即使是三大宗也并非铜墙铁壁,但凡哪个魔修有禾雀七成的本事,在他眼皮下潜伏进清元宗的队伍都不是不可能。
好在这样的人只有一个,他进秘境的目的也很简单,想到这里,夜尧目光含笑掠过游凭声。
“只是一个假设。”他接着说:“我的意思是——我们可以借此机会将卧底揪出。”
“夜尧说的没错。”顾明鹤正色道:“没有千日防贼的道理,我们必须主动出击。”
“那我去召集所有人出来,我们一同排查那魔修的身份。”云菡干脆道。
“云道友且慢。”夜尧在云菡转身前叫住她,“魔修之事传出去恐怕打草惊蛇,我这里还有另一个办法,能直接找出杀人真凶。”
秦陵心底一凛,维持着镇定表情,同身边人一同倾听。
*
几年前的游凭声绝不会想到,自己有一天会站在正道之首的三位栋梁之间,平和听着三人商谈对抗魔修的计划。
他一时间有点儿想笑,有一搭没一搭地听着,目光落在对面同他一样默不作声的玉钧崖身上。

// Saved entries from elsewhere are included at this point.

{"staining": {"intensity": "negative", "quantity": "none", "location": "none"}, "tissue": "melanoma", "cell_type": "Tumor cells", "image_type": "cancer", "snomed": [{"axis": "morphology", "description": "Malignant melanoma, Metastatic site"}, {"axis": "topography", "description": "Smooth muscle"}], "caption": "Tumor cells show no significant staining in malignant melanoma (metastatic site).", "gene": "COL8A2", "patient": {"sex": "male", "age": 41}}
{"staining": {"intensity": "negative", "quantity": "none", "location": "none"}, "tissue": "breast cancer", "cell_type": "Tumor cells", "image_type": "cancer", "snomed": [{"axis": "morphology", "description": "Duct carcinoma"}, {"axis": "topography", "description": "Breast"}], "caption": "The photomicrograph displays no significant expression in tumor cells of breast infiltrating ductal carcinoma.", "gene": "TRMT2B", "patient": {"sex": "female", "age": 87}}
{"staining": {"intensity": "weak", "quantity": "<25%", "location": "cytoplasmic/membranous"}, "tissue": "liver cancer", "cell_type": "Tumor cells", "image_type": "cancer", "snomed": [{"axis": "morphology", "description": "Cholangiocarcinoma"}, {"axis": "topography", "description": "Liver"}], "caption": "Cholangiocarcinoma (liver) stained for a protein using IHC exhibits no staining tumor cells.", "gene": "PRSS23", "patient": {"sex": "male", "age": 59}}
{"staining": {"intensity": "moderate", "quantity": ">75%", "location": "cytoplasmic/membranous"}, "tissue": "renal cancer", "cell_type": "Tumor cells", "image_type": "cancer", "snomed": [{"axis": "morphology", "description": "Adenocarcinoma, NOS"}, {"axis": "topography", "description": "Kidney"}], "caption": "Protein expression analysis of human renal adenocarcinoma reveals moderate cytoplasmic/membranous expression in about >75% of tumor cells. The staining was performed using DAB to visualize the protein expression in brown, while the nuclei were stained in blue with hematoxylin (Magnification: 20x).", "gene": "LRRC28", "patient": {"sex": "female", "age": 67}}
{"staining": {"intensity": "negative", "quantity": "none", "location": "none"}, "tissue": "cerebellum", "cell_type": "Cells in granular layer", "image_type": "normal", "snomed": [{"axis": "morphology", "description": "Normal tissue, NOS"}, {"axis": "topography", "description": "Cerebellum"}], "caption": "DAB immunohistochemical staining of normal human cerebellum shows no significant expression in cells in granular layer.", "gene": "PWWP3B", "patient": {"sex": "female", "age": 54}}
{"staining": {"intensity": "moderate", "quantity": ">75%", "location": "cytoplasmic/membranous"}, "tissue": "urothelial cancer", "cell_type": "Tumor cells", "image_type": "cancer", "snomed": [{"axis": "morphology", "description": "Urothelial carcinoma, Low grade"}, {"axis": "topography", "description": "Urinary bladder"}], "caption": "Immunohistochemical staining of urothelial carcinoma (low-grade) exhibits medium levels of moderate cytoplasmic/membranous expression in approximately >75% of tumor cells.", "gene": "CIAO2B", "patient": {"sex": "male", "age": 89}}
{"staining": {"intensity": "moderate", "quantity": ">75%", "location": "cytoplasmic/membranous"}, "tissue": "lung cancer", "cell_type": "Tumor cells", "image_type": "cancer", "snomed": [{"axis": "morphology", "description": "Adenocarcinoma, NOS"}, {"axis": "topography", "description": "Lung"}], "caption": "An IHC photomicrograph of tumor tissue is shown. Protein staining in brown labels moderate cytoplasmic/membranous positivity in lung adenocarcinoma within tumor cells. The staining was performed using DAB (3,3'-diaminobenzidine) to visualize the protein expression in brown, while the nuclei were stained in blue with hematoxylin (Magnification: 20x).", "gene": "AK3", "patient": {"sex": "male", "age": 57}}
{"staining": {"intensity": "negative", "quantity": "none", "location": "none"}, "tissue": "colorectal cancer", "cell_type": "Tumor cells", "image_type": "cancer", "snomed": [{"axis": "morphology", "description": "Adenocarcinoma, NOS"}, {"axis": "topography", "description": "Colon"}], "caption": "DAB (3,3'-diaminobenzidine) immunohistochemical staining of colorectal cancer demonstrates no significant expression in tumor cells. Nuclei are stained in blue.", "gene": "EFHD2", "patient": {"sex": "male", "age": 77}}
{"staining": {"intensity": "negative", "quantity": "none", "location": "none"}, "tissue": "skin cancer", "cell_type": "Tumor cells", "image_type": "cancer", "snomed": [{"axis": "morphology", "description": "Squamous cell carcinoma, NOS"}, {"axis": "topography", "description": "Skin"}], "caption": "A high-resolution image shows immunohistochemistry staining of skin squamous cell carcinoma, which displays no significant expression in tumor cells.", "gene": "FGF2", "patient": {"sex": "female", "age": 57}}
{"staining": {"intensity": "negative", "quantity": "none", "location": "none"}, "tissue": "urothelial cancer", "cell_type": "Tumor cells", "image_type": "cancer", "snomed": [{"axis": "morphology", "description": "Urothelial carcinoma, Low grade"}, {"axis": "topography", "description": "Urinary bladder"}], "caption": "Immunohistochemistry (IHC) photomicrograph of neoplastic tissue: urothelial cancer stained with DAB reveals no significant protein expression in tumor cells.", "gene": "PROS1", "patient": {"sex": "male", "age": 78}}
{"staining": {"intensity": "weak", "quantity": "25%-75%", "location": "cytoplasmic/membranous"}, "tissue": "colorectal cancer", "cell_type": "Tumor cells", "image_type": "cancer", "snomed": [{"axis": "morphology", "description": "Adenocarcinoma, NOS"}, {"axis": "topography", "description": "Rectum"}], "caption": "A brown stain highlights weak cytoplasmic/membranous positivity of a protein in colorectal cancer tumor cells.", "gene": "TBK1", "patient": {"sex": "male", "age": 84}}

在被抢灵草、被污蔑杀人时玉钧崖尚且镇定,听到魔修的消息后,他的呼吸却快了几分,鬓边碎发垂落额前,遮不住眼底流露的沉沉阴霾。
察觉到对面投来的视线,他如一只受伤的兽类警惕抬头,发现是游凭声后神情微怔,弯起唇角,勉强向他露出一个笑容。
几人的商谈告一段落,玉钧崖主动走到游凭声身前。
“前辈。”
“你很恨魔修?”游凭声随口问:“游凭声不是已经死了?”
说自己死掉时,他没有半点儿不自然。
玉钧崖抿抿唇,眸光深重。他道:“游凭声死了,但碧幽宫还在。我想……捣毁碧幽宫。”
“这样啊。”游凭声点点头,仿佛没听到对方要捣毁自己老巢的宣言。
玉钧崖看着他,忽然问:“前辈会觉得我自不量力吗?”
游凭声客观回他:“或许不是什么难事。”
类似鼓励的一句话让玉钧崖目光微亮。
其实他的心境足够坚韧,即使受再多人轻视也不会动摇。他也的确在按照自己的步调一步一步稳固变强。
但眼前的青年对他的肯定总是不同的。
要是现在告诉这小子自己就是游凭声,不知道会收到怎样的反应?
游凭声脑中浮现这么一个阴间念头。
……好吧,这种损人不利己的恶趣味还是收一收。